» TASK GOAL
Copy the lines below that contain "crédit".

━━━ EXTRACTED RECORDS ━━━

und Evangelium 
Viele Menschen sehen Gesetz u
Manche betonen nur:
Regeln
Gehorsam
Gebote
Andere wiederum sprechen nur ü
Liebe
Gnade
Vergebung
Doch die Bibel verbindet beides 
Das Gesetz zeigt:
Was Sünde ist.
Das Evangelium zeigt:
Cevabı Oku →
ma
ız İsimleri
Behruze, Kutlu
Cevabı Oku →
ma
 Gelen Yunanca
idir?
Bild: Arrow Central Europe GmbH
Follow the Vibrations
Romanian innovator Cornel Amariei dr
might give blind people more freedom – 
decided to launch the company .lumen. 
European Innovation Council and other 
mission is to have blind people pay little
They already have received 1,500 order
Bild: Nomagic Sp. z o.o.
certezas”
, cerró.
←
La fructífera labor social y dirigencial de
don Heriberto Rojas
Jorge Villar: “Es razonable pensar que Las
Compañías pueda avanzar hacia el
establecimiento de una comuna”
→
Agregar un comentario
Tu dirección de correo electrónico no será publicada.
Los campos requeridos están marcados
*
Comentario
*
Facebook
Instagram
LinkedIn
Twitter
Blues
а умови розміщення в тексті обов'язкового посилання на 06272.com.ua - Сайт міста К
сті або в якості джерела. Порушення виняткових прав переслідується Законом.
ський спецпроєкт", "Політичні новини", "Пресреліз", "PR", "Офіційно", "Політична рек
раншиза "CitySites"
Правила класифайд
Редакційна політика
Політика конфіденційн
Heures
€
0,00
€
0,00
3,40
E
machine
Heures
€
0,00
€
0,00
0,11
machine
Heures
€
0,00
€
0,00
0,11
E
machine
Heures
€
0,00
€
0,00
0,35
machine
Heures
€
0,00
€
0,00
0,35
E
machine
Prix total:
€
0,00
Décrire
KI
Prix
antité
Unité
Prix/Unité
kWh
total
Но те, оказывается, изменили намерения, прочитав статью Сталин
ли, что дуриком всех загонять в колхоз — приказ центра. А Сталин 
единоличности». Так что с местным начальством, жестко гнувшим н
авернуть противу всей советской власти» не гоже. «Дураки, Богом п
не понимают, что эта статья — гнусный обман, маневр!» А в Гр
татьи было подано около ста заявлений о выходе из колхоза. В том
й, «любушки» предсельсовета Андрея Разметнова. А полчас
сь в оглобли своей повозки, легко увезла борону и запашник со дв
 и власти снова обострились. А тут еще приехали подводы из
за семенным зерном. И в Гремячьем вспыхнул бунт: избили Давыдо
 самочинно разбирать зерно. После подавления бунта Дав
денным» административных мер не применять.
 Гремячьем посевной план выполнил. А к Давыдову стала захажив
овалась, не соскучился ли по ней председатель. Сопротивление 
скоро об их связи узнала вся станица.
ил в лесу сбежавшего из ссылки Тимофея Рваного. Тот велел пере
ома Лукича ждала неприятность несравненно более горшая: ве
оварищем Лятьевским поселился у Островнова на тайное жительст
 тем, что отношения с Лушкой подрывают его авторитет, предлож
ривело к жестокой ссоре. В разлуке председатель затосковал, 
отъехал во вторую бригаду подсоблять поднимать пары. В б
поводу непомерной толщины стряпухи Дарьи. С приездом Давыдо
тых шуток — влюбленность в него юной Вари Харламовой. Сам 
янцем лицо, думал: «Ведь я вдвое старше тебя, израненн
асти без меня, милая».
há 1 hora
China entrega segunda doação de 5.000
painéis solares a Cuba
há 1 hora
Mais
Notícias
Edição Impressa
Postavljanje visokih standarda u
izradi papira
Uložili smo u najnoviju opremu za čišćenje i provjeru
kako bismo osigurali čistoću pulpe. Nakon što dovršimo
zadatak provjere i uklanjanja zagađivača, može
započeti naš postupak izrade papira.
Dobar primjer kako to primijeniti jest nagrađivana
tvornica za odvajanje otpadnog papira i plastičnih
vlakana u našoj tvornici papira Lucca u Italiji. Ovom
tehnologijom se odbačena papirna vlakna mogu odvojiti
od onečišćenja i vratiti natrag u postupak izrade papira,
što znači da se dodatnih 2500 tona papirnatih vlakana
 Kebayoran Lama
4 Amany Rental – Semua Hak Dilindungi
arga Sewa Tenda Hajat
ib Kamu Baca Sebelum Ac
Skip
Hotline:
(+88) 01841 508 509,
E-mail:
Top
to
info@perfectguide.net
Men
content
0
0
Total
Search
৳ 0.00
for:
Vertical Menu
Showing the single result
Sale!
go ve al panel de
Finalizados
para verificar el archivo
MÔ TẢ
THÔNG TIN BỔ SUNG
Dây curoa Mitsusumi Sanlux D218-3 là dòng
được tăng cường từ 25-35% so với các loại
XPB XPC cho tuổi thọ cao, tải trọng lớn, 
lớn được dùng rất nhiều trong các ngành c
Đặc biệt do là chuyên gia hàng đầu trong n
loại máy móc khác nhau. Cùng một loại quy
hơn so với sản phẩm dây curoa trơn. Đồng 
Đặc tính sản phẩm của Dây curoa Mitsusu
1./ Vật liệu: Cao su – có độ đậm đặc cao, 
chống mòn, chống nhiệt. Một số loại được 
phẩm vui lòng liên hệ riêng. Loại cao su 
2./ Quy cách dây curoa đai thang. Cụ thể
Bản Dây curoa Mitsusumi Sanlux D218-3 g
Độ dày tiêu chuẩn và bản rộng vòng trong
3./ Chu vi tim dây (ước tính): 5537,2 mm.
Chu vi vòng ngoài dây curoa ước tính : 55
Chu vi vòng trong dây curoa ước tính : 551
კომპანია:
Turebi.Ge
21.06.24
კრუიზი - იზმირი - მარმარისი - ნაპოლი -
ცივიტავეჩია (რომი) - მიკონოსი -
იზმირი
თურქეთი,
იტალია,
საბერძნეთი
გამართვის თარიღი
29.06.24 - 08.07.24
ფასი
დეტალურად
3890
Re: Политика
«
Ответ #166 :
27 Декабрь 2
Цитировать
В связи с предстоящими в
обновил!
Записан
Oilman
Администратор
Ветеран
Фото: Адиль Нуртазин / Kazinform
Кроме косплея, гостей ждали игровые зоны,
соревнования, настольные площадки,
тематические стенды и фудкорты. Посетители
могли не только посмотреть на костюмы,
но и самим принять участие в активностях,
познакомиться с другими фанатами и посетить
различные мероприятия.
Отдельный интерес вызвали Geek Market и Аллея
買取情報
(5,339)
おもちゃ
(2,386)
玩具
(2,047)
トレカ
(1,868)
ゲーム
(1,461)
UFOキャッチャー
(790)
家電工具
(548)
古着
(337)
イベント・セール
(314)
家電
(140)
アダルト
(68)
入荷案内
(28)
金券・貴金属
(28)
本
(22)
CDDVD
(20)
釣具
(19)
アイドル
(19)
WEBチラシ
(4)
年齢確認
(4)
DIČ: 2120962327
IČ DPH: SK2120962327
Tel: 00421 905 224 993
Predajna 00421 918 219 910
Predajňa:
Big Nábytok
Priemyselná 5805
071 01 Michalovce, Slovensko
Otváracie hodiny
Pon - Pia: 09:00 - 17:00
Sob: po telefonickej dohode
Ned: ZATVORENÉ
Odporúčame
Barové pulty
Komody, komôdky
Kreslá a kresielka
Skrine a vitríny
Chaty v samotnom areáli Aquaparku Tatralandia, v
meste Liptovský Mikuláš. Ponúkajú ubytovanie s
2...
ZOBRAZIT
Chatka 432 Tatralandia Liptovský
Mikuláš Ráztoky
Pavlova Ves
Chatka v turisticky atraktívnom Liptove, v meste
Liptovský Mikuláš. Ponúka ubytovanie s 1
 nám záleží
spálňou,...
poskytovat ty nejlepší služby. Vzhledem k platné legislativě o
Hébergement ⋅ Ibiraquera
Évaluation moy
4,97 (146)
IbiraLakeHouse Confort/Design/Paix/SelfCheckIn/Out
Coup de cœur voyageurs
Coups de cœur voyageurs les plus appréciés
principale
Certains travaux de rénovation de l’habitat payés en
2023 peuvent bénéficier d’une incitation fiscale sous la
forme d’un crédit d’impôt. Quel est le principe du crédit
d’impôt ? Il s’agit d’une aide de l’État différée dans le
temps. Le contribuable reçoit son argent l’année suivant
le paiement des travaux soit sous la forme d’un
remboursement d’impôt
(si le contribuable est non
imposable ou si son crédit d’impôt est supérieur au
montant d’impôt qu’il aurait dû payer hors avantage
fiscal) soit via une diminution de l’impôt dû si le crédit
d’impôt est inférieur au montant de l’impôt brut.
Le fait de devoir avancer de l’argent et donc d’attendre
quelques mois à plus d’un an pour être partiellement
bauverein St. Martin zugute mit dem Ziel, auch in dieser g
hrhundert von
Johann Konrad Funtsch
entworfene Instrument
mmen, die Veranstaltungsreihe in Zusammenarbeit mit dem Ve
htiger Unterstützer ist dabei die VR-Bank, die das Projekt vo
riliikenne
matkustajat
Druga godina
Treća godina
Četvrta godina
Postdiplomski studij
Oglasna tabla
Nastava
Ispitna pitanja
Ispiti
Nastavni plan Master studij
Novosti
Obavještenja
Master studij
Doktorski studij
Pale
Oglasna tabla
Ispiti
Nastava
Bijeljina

━━━

» ANSWER SECTION
forme d’un crédit d’impôt. Quel est le principe du crédit
imposable ou si son crédit d’impôt est supérieur au
fiscal) soit via une diminution de l’impôt dû si le crédit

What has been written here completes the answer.